I've noticed a really disturbing yet amusing trend at the movies this year and part of last, and that's the decline of what I call tween movies. These are generally based on a super-hyped best-selling teenage girl romance series like Twilight or The Hunger Games, and they've been shoveled at us as a global audience, expecting us to just open up and eat them.
Well, the fact is, almost all of these adaptations have fallen flat - not only at the box office, but also as source material.
"But, wait!" you say. "These are best-selling book series! They have a built-in audience! How can the source material be bad?"
I will explain my reasoning. Those statements you just uttered are the same ones that studio executives uttered when they signed the contracts to push these films into production.
It's absolutely true that these book series have a built-in audience. The problem with the audience is that these books are popular because they are books. Moreover, the audience is pre-teen thru teen girls and they are reading these books for escapism. That's right - good, old fashioned escapism. The stories take them away from their math classes, their study halls, and their dramatic, mundane high-school lives and transport them into a world where they are different, special, and the entire world revolves around the decisions they make. I may not be a teenage girl, but I read for the same exact reasons when I was in school - and even now. Authors like Brian Jacques, Robert Jordan, and Terry Goodkind gave me places to go where I belonged.

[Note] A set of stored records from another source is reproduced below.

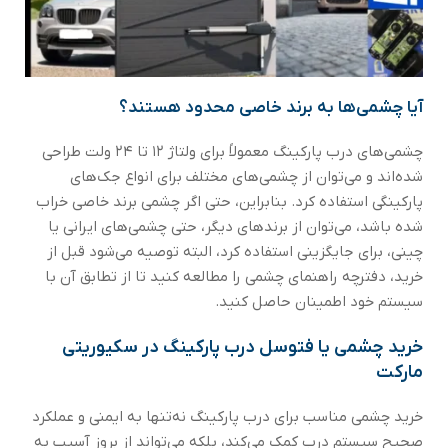
آیا چشمی‌ها به برند خاصی محدود هستند؟
چشمی‌های درب پارکینگ معمولاً برای ولتاژ ۱۲ تا ۲۴ ولت طراحی
شده‌اند و می‌توان از چشمی‌های مختلف برای انواع جک‌های
پارکینگی استفاده کرد. بنابراین، حتی اگر چشمی برند خاصی خراب
شده باشد، می‌توان از برندهای دیگر، حتی چشمی‌های ایرانی یا
چینی، برای جایگزینی استفاده کرد، البته توصیه می‌شود قبل از
خرید، دفترچه راهنمای چشمی را مطالعه کنید تا از تطابق آن با
سیستم خود اطمینان حاصل کنید.
خرید چشمی یا فتوسل درب پارکینگ در سکیوریتی
مارکت
خرید چشمی مناسب برای درب پارکینگ نه‌تنها به ایمنی و عملکرد
صحیح سیستم درب کمک می‌کند، بلکه می‌تواند از بروز آسیب به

Now, back to the issue at hand of Hollywood trying to cash in on this literature love. Going to the movies is not the same as reading a book. For one, the amount of time it takes to read a book and get to know the characters is a lot longer than it takes to watch a movie. In two hours a screenwriter will try to cram an entire month's worth of reading and emotional journey-taking with the characters found in The Moral Instruments. It doesn't translate well.
What about the source material?
My argument is that most of these book series, like The Mortal Instruments, for example, started off as fan fiction for mega-hits like Harry Potter. Because of this starting point, the stories become very convoluted, like a stew of all these author's favorite stories tweaked just enough so that they don't get sued for plagiarism. It's disturbing to me as a writer because I haven't before seen such a wave of unoriginality in the book world.
As a disclaimer, I am an advocate for fan fiction. I used to write it myself. I was one of those kids who wanted more of the same. I wanted new stories about Harry, Ron, and Hermione. I wanted them in their own worlds doing new things and surprising me.
I did not, however, want to see someone taking an established franchise and changing the names around, mashing together werewolves and Muggles, and passing it off as a new, original piece of work. I didn't like it when Eragon did it with Tolkien's place names, and I don't like it now with Hollywood capitalizing on it in their marketing campaigns. Some readers may not agree with this, but I stand by my belief that if you are going to write, make sure you write something that is original. Being inspired by your favorite book series is one thing. Converting a piece of fan fiction into an "original" piece of fiction is entirely another.
Yes, they made money on the books. But the rest of the world is not enthused, as the box office displays. There just isn't a market for such shallow adaptations. We want to be introduced to something we've never experienced before. We're waiting for the next literary world to sweep us off our feet and invest our money and minds in the stories that are sure to leap from said world.
I guess my warning is the same one that all my writing professors gave me when I first started out: Borrow delicately. Nobody likes reheated leftovers.